* _Work instructions_: Format the text lines of the rows below as a numbered list. Skip blank lines and leave the pictures out.

+++

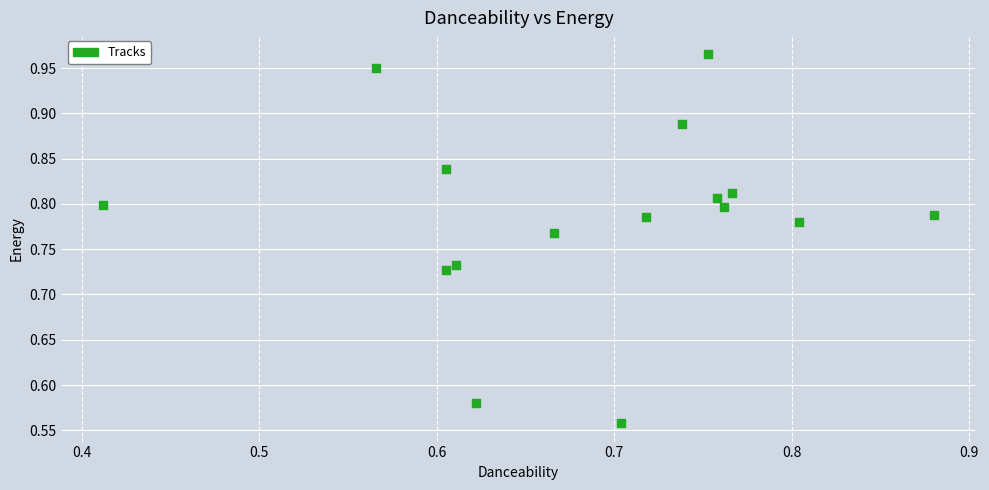

What is the range of X values (max minus min)?

0.5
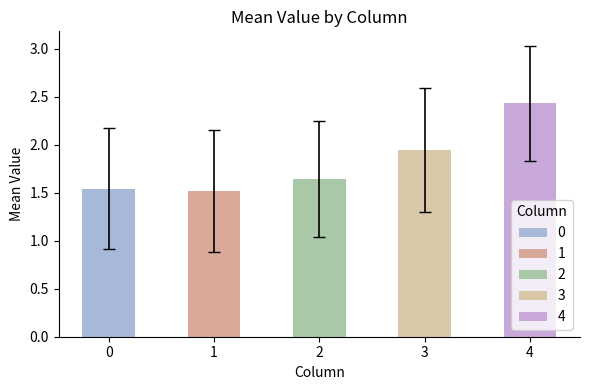

What is the maximum value shown in the chart?

2.4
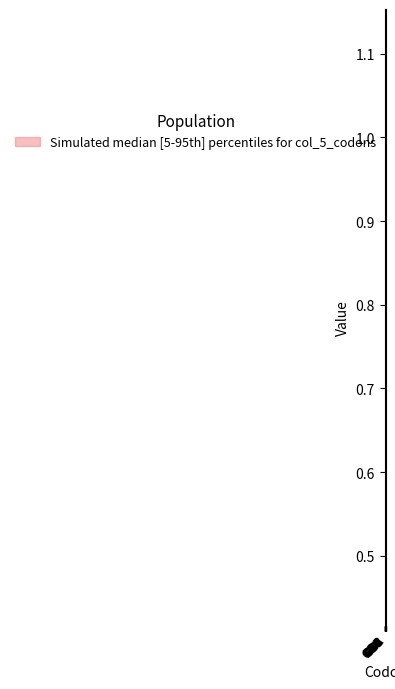

True or false: lower and median intersect in this chart.

False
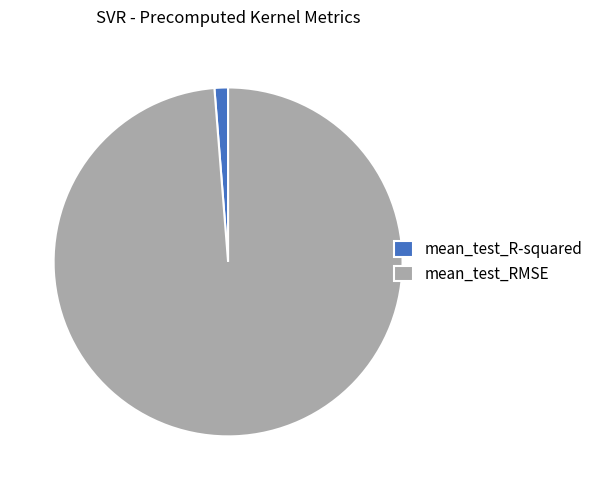

Combined, do mean_test_R-squared and mean_test_RMSE account for over 50%?

Yes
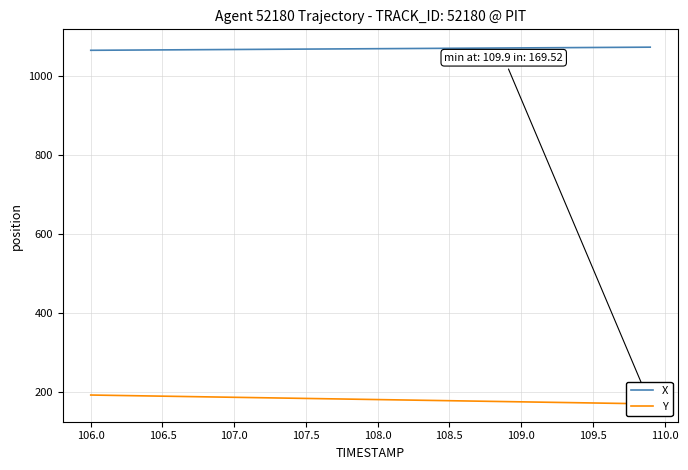

Is it true that X equals 1069.0 at 108.5?

True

+++

* _Answer space_:
1. What is the range of X values (max minus min)?
2. 0.5
3. What is the maximum value shown in the chart?
4. 2.4
5. True or false: lower and median intersect in this chart.
6. False
7. Combined, do mean_test_R-squared and mean_test_RMSE account for over 50%?
8. Yes
9. Is it true that X equals 1069.0 at 108.5?
10. True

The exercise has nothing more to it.